DATA EXTRACT.
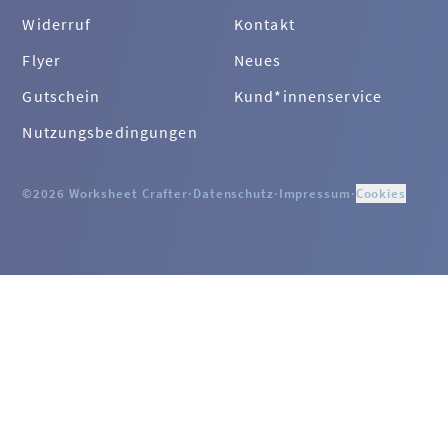
Widerruf
Kontakt
Flyer
Neues
Gutschein
Kund*innenservice
Nutzungsbedingungen
©2026 Worksheet Crafter
·
Datenschutz
·
Impressum
·
Cookies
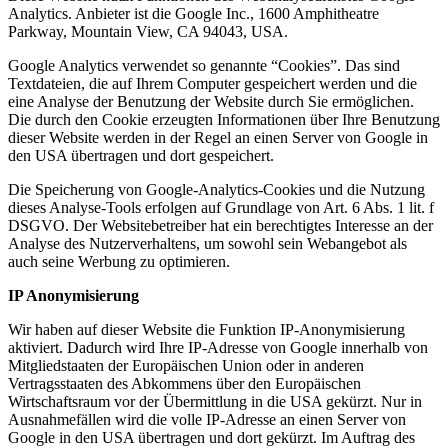
Analytics. Anbieter ist die Google Inc., 1600 Amphitheatre
Parkway, Mountain View, CA 94043, USA.
Google Analytics verwendet so genannte “Cookies”. Das sind
Textdateien, die auf Ihrem Computer gespeichert werden und die
eine Analyse der Benutzung der Website durch Sie ermöglichen.
Die durch den Cookie erzeugten Informationen über Ihre Benutzung
dieser Website werden in der Regel an einen Server von Google in
den USA übertragen und dort gespeichert.
Die Speicherung von Google-Analytics-Cookies und die Nutzung
dieses Analyse-Tools erfolgen auf Grundlage von Art. 6 Abs. 1 lit. f
DSGVO. Der Websitebetreiber hat ein berechtigtes Interesse an der
Analyse des Nutzerverhaltens, um sowohl sein Webangebot als
auch seine Werbung zu optimieren.
IP Anonymisierung
Wir haben auf dieser Website die Funktion IP-Anonymisierung
aktiviert. Dadurch wird Ihre IP-Adresse von Google innerhalb von
Mitgliedstaaten der Europäischen Union oder in anderen
Vertragsstaaten des Abkommens über den Europäischen
Wirtschaftsraum vor der Übermittlung in die USA gekürzt. Nur in
Ausnahmefällen wird die volle IP-Adresse an einen Server von
Google in den USA übertragen und dort gekürzt. Im Auftrag des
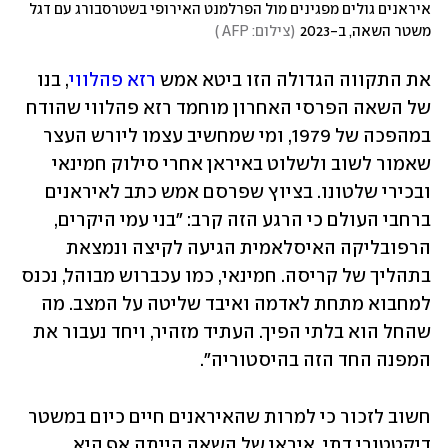
איראנים גולים מפגינים מול הפרלמנט האירופי בשטרסבורג עם דגל 
משטר השאה, ב-2023
(
צילום: AFP 
)
את התקווה הגדולה הזו ביטא אמש 
רזא פהלווי
, בנו 
של השאה הפרסי האחרון מוחמד רזא פהלווי שהודח 
במהפכה של 1979, ומי שמחשיב עצמו ליורש העצר 
שאמור לשוב ולשלוט באיראן אחרי סילוק חמינאי 
ובכירי שלטונו. בציוץ שפרסם אמש כתב לאיראנים 
ברחבי העולם כי הרגע הזה קרב: "בני עמי היקרים, 
הרפובליקה האיסלאמית הגיעה לקיצה ונמצאת 
בתהליך של קריסה. חמינאי, כמו עכברוש מבוהל, נכנס 
למחבוא מתחת לאדמה ואיבד שליטה על המצב. מה 
שהחל הוא בלתי הפיך. העתיד מזהיר, ויחד נעבור את 
המפנה החד הזה בהיסטוריה".
חשוב לזכור כי למרות שהאיראנים חיים כיום במשטר 
דיקטטורי דתי, איראן של השאה הייתה אף היא 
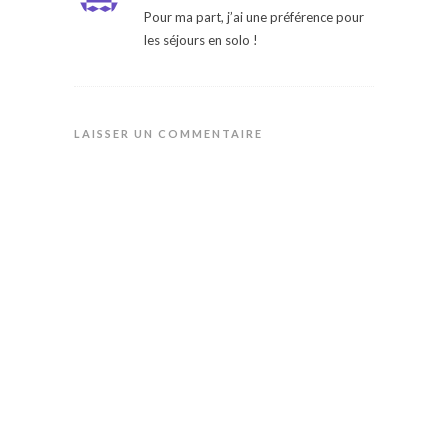
Pour ma part, j’ai une préférence pour
les séjours en solo !
LAISSER UN COMMENTAIRE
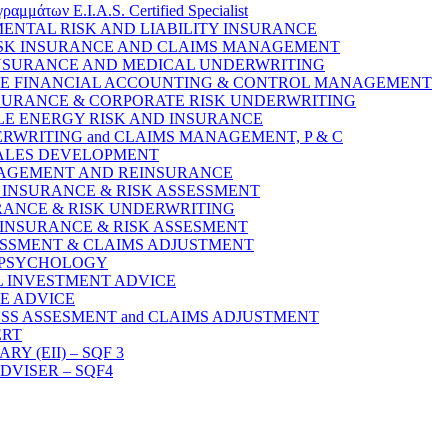
μάτων E.I.A.S. Certified Specialist
NMENTAL RISK AND LIABILITY INSURANCE
 RISK INSURANCE AND CLAIMS MANAGEMENT
 INSURANCE AND MEDICAL UNDERWRITING
ANCE FINANCIAL ACCOUNTING & CONTROL MANAGEMENT
INSURANCE & CORPORATE RISK UNDERWRITING
BLE ENERGY RISK AND INSURANCE
DERWRITING and CLAIMS MANAGEMENT, P & C
 SALES DEVELOPMENT
ANAGEMENT AND REINSURANCE
Y INSURANCE & RISK ASSESSMENT
SURANCE & RISK UNDERWRITING
TY INSURANCE & RISK ASSESMENT
SSESSMENT & CLAIMS ADJUSTMENT
S PSYCHOLOGY
AL INVESTMENT ADVICE
CE ADVICE
LOSS ASSESMENT and CLAIMS ADJUSTMENT
ERT
 (EII) – SQF 3
DVISER – SQF4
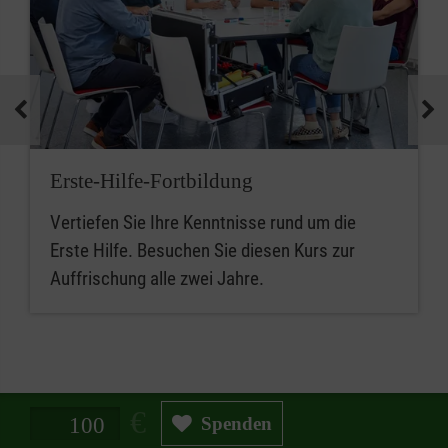
Erste-Hilfe-Fortbildung
Vertiefen Sie Ihre Kenntnisse rund um die
Erste Hilfe. Besuchen Sie diesen Kurs zur
Auffrischung alle zwei Jahre.
Spendenbetrag in Euro
Spenden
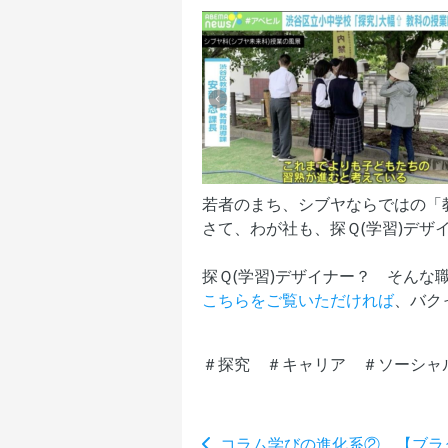
若者のまち、シブヤならではの「
さて、わが社も、探Ｑ(学習)デ
探Ｑ(学習)デザイナー？ そん
こちらをご覧いただければ
、バク
＃探究 ＃キャリア ＃ソーシャ
コラム学びの進化系② 【ブラ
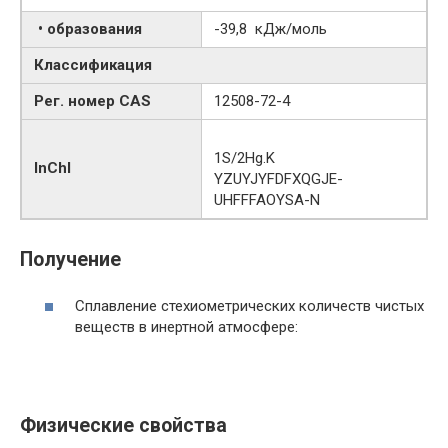
• образования
-39,8 кДж/моль
Классификация
Рег. номер CAS
12508-72-4
1S/2Hg.K
InChI
YZUYJYFDFXQGJE-
UHFFFAOYSA-N
Получение
Сплавление стехиометрических количеств чистых
веществ в инертной атмосфере:
Физические свойства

TO DO. List every line of the records above that contains the word "ADJUSTMENT". Only matches with the same uppercase and lowercase letters count.

EXERCISE ANSWER.
SSESSMENT & CLAIMS ADJUSTMENT
LOSS ASSESMENT and CLAIMS ADJUSTMENT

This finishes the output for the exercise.